My guess is that LLMs are going to drive another "improvement cycle" in areas that we didn't care much about before.
I've built about 10 personal desktop machines (1 every ~4 years) and I can honestly say that I didn't care much about memory bandwidth prior to 2021.
In the same way that I didn't care much about how many watts my pentium 4 was using in 2005.

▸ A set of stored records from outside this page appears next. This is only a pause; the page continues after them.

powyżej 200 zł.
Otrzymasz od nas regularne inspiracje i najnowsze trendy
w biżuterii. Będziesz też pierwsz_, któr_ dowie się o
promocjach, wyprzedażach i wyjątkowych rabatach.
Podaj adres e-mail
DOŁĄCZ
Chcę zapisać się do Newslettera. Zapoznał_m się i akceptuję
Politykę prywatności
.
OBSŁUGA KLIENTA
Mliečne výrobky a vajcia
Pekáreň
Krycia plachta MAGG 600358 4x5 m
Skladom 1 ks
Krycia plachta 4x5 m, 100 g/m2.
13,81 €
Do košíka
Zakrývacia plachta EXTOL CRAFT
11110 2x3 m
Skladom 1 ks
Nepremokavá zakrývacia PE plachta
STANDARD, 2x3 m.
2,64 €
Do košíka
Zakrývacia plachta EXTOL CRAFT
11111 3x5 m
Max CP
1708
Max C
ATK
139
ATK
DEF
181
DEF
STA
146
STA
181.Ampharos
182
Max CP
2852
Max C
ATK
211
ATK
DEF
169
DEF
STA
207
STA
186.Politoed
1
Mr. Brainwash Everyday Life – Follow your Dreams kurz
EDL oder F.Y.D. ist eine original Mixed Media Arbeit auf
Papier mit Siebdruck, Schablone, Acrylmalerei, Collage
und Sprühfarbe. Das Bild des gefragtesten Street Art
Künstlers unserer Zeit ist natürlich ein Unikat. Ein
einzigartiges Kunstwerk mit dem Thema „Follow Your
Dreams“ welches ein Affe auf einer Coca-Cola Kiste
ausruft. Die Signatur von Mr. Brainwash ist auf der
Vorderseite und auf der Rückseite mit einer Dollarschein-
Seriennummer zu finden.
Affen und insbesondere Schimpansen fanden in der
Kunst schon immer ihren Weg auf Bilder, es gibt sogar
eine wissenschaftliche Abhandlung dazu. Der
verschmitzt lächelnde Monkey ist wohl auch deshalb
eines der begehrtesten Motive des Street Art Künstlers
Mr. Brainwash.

But now... now I care a lot about memory bandwidth. I care about memory speeds and total system ram in a manner I really, really didn't before.
So I think we're going to see a big shift to machines built on unified ram with a crazy focus on squeezing memory bandwidth and total ram capacity as far as we can.
My bet is that we'll get a similar 10-15x improvement by 2040 in unified system ram designs.
I fully expect to see 2tb unified ram desktops and 200gb unified ram phones be relatively common on a 20 year timeline, assuming we see similar levels of geopolitical stability (ex - world war 3 throws a wrench into things).
In the old days, Microsoft Entertainment Pack games were somewhat visibly taxing on some lower end systems.
The page advertises the 8-bit quant as taking ~800GB, which seems like it would require at least 3 consumer motherboards fully stacked w/ 4x64GB cards each.
Maybe “locally” has slowly come to imply “…on your homelab”?
I was lucky to buy a lot of RAM before prices skyrocketed. I knew I wanted to play with this stuff, so I spent what felt like a lot of money at the time to buy 8x96GB DDR5-6400 RDIMMs. Now the same RAM costs at least 6x more.
It wasn’t that absurdly expensive for a hobby, I bought 64GB DDR4 ECC sticks between $70-$100 on eBay before everything took off. Now everyone is in here debating if open source is 1 month or 3 months behind SOTA. The future is obviously local.
Speed-wise, I don't have numbers, but it feels subjectively faster than Opus in Claude Code. YMMV.
Once you go above "a used 3090 at a decentish price", then I strongly recommend renting cloud GPUs or at least testing models using paid APIs. This allows testing your use case before spending piles of money.
Each token has to read all the active weights. I think that's around 40B parameters active. At a 4-bit quant that's 20GB. With 100GB/s (replace with whatever your bandwidth is) and you get 5 tokens per second.